> WORK ORDER
The entries below need to be transcribed exactly, without their images.

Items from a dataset
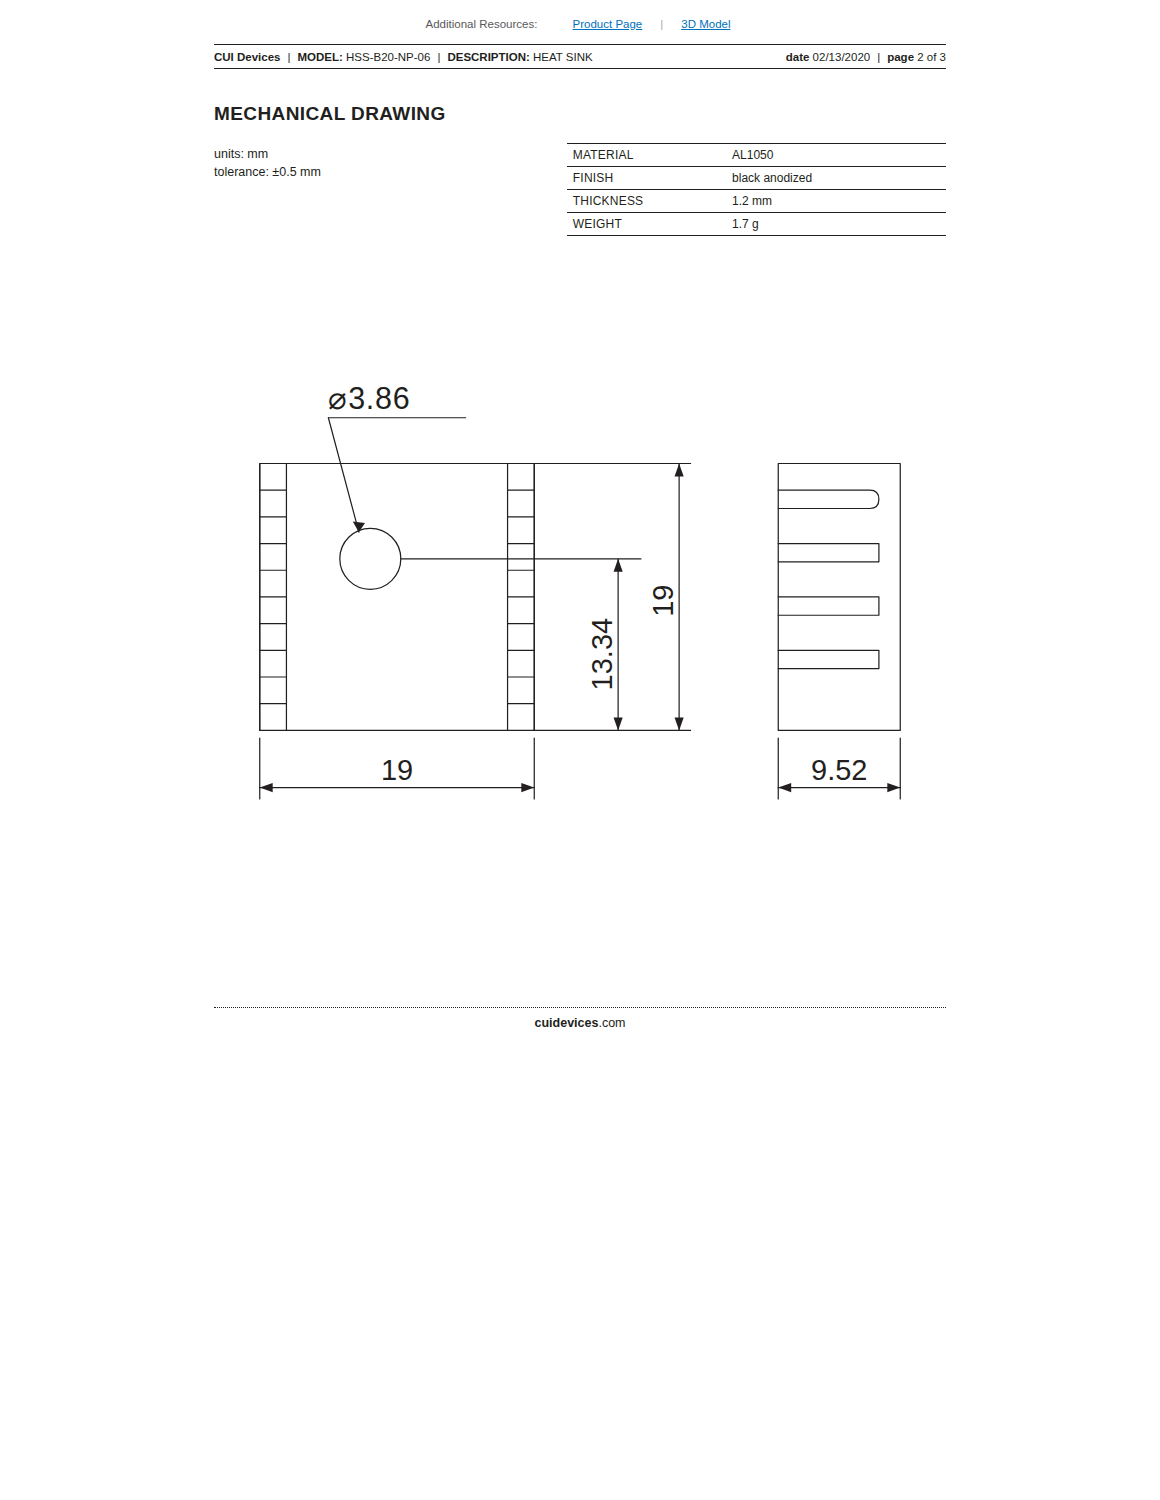Additional Resources: Product Page|3D Model
CUI Devices|MODEL: HSS-B20-NP-06|DESCRIPTION: HEAT SINK
date 02/13/2020|page 2 of 3
MECHANICAL DRAWING
units: mm
tolerance: ±0.5 mm
| MATERIAL | AL1050 |
| FINISH | black anodized |
| THICKNESS | 1.2 mm |
| WEIGHT | 1.7 g |
⌀3.86 13.34 19 19 9.52
cuidevices.com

> TASK ANSWER
Additional Resources: Product Page|3D Model
CUI Devices|MODEL: HSS-B20-NP-06|DESCRIPTION: HEAT SINK
date 02/13/2020|page 2 of 3
MECHANICAL DRAWING
units: mm
tolerance: ±0.5 mm
| MATERIAL | AL1050 |
| FINISH | black anodized |
| THICKNESS | 1.2 mm |
| WEIGHT | 1.7 g |
⌀3.86 13.34 19 19 9.52
cuidevices.com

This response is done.